Malgré les obstacles, elle croit que ce modèle peut transformer la relation maître-élève en Afrique, et préparer des adultes responsables et équilibrés.
Qu’est ce que la pédagogie positive ?
La pédagogie positive vise à enseigner des compétences qui aident à gérer le stress, établir des relations solides, améliorer l’estime de soi, développer une pensée équilibrée et un mode de vie sain.
En acquérant ces compétences, les enfants acquièrent les outils nécessaires de la pédagogie positive pour réussir dans leur vie scolaire et personnelle.
Les méthodes de la pédagogie positive sont basées sur des expériences scientifiques. C’est une approche qui s’appuie sur le cadre de référence de la psychologie positive et humaniste mais également sur les connaissances acquises par la recherche.
Elle met l’accent sur la valeur de la rencontre chaleureuse avec chaque enfant et adolescent, sur le soutien en cas de difficulté et, surtout, sur le fait de voir le bien.
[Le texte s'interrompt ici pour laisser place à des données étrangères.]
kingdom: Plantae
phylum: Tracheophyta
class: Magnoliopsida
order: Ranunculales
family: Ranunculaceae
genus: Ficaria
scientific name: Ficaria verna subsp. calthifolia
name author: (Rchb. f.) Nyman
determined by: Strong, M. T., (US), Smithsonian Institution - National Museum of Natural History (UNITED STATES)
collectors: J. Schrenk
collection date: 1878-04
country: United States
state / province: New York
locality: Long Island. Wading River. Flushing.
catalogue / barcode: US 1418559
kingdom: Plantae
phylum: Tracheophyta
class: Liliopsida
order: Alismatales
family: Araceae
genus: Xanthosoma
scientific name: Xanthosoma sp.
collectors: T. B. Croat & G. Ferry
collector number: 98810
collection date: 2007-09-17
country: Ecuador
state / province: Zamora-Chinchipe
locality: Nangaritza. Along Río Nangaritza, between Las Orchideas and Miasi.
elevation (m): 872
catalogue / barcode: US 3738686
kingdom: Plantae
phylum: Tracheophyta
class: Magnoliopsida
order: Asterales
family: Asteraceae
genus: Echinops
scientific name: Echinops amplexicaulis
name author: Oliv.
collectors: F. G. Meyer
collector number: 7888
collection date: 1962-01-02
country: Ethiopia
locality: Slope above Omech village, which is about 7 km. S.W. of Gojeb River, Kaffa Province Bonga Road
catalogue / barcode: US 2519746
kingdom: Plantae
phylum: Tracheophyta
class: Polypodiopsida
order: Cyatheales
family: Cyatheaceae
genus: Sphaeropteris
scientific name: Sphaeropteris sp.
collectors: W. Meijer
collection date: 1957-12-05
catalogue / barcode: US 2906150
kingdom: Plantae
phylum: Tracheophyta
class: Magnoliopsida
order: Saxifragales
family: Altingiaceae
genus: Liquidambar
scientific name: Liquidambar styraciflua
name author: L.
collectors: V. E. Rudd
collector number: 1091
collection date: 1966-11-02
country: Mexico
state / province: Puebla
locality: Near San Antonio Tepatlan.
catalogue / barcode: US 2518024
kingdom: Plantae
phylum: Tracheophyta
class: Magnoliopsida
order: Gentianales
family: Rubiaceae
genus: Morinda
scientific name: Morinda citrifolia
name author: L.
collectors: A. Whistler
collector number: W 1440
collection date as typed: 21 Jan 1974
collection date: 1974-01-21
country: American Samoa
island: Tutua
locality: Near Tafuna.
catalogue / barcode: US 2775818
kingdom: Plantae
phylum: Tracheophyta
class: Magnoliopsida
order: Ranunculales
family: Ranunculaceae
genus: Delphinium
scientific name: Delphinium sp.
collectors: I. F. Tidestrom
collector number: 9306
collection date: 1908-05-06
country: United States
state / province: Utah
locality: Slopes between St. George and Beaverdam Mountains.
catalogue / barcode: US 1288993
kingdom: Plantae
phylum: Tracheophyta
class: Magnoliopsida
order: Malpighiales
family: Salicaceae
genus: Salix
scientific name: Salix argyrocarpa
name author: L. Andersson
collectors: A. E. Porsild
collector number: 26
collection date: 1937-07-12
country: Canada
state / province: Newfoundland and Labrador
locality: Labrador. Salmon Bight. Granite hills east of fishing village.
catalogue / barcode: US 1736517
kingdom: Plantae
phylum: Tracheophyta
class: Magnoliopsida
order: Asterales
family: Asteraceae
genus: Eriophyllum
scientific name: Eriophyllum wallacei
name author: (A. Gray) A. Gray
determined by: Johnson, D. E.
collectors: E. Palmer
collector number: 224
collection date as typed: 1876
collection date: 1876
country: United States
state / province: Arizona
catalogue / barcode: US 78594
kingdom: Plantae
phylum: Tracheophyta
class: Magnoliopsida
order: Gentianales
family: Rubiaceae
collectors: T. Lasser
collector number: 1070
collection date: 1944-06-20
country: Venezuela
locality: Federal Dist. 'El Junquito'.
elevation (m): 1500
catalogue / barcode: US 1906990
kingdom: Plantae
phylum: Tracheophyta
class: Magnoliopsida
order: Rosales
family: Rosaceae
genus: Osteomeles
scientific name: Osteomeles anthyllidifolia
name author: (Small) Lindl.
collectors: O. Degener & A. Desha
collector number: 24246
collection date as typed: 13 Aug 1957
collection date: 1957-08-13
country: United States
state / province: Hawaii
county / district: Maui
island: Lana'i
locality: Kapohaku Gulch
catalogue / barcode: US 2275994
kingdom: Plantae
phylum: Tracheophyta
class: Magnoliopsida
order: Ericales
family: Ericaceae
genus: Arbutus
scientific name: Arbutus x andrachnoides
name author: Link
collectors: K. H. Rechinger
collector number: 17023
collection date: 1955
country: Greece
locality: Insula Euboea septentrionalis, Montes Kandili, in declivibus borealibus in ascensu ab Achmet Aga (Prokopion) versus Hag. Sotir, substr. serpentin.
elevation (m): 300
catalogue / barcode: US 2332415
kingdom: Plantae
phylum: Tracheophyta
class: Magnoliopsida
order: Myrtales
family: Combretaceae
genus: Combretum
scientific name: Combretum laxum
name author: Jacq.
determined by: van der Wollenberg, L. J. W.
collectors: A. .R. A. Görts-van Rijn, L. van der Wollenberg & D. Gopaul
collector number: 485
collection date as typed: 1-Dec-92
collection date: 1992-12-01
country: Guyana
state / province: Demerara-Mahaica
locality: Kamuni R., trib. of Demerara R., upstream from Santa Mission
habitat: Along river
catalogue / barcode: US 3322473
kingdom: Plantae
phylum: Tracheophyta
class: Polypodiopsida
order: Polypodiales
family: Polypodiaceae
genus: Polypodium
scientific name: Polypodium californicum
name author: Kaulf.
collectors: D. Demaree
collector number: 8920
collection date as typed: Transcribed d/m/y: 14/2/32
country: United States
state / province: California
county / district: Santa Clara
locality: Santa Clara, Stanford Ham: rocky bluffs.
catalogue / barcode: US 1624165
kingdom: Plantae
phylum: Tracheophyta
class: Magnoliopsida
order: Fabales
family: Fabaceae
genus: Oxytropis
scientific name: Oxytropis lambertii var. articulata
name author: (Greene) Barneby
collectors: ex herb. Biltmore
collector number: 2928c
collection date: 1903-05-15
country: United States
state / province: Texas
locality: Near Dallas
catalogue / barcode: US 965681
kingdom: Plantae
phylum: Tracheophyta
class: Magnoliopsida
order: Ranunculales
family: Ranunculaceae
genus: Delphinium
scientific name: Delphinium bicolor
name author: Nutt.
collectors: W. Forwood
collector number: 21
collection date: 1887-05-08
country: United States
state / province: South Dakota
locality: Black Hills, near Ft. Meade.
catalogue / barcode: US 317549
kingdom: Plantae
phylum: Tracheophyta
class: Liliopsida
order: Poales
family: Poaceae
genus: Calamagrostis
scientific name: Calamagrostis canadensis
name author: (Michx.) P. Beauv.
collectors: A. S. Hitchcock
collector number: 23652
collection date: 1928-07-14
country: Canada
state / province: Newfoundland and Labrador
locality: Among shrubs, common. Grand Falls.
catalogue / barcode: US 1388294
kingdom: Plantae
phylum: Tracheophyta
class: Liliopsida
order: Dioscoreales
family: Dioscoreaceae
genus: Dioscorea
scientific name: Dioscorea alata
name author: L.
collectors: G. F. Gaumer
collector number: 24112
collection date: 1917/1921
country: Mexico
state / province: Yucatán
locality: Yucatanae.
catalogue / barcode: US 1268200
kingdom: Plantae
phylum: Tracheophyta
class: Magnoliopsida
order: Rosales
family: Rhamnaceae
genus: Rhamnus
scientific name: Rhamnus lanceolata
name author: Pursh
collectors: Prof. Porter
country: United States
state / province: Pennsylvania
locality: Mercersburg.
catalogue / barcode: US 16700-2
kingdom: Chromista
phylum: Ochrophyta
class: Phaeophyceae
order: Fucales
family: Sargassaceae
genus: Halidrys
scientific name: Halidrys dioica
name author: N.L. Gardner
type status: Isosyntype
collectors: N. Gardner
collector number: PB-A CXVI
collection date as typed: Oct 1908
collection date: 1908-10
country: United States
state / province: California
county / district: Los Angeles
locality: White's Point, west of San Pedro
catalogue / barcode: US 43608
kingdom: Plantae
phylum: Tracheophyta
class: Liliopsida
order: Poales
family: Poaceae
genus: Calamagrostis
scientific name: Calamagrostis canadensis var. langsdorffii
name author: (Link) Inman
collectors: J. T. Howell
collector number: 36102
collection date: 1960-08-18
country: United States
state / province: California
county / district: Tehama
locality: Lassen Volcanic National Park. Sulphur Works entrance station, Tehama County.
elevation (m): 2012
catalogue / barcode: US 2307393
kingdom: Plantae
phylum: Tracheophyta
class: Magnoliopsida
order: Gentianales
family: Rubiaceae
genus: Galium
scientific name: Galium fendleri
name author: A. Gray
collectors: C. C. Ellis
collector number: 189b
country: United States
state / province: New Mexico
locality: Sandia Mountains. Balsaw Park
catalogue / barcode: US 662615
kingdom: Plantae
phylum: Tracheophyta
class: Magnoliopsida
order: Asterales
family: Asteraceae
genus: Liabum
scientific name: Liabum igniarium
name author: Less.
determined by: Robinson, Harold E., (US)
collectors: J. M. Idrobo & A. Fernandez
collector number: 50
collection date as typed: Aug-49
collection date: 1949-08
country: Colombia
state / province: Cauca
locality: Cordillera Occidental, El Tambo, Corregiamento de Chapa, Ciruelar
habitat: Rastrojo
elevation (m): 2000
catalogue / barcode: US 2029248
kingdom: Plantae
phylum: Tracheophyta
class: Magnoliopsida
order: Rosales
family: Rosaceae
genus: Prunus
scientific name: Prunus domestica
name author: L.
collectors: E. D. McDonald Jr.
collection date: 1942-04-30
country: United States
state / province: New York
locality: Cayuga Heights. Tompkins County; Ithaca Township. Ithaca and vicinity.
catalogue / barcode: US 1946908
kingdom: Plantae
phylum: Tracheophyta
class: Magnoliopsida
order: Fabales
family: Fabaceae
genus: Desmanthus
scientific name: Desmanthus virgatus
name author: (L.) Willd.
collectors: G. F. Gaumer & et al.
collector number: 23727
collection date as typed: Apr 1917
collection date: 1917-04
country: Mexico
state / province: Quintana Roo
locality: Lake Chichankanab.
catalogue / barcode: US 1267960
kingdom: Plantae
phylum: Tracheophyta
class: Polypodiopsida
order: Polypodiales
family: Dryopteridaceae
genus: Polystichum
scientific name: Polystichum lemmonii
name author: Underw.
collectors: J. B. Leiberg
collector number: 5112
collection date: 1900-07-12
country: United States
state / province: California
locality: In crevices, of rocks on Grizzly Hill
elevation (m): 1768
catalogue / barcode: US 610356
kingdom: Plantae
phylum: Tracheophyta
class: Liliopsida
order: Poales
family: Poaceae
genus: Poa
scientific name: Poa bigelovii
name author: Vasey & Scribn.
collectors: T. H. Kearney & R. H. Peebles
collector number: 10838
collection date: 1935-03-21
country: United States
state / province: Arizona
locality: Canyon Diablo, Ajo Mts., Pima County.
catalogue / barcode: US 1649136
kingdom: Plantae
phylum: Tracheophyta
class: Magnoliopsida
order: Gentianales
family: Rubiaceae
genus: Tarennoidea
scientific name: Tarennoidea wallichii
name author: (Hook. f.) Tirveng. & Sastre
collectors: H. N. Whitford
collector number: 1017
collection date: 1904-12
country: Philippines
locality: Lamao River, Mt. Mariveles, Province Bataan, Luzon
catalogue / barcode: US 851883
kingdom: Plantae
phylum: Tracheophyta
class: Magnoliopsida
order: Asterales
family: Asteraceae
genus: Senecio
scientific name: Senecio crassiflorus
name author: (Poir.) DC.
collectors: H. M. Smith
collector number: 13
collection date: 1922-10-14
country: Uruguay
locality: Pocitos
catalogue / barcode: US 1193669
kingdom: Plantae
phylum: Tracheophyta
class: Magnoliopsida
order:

Au cœur de cette pédagogie se trouvent l’appréciation et l’enseignement des forces de caractère et des compétences socio-émotionnelles, parallèlement aux matières scolaires traditionnelles.
La clé est de comprendre l’importance des émotions positives et des interactions chaleureuses pour un bon apprentissage et une bonne croissance.
5 avantages de la pédagogie positive
La « classe de Rahma » s’inscrit dans une approche de pédagogie positive : une éducation humanisante, qui peut parfaitement s’appliquer à une classe bienveillante.
Pour sa promotrice, l’idée est de rompre avec l’approche punitive et autoritaire, ce qui favorise un développement durable des compétences émotionnelles et sociales de l’enfant.
Elle propose des outils concrets pour développer confiance, autonomie, estime de soi non seulement dans l’environnement familial, mais aussi en milieu scolaire.
La méthode s’appuie sur des principes scientifiquement fondés et adaptés au contexte africain, plutôt que sur des modèles importés sans contextualisation.
Voici 5 avantages de cette méthode d’enseignement :
1. Elle diminue et prévient la dépression
Les méthodes de la psychologie positive appliquées à la pédagogie positive, par exemple la connaissance de soi, le développement de nos points forts ou la pratique de la gratitude, contribuent à accroître le bonheur et à réduire la dépression chez les étudiants.
2. Les élèves heureux obtiennent de meilleurs résultats
Les élèves heureux sont plus créatifs que leurs pairs, ils peuvent mieux se concentrer et jouent un rôle plus important dans la communauté. Avec les méthodes de la psychologie positive, l’éducation accroît leur motivation et leur intérêt.
3. La pédagogie positive motive les élèves et améliore la vie et le travail des enseignants
Les élèves sont plus motivés par la pédagogie positive, ce qui rend le travail avec eux beaucoup plus facile. Elle contribue également à créer un environnement scolaire bienveillant qui prévient le développement de problèmes de comportement.
Des études montrent qu’en combinant des objectifs et des tâches avec optimisme, les élèves font preuve d’une motivation forte, constante et durable.
4. Elle améliore la flexibilité et la résilience
Les résultats de la recherche menée par l’Université de Pennsylvanie ont montré que les élèves qui avaient participé au programme développant la compétence de flexibilité étaient plus optimistes, plus flexibles, plus résistants et avaient plus d’espoir et moins de stress que leurs camarades avant les examens.
5. Améliorer le développement humain et devenir un adulte
Des recherches ont montré que la pédagogie et la psychologie positives en classe aident les enfants, en améliorant leur force personnelle et en facilitant leur bon comportement qui peut être maintenu à long terme.
Elle apprend aux enfants à rechercher le bonheur et leur fournit des techniques pour la vie quotidienne.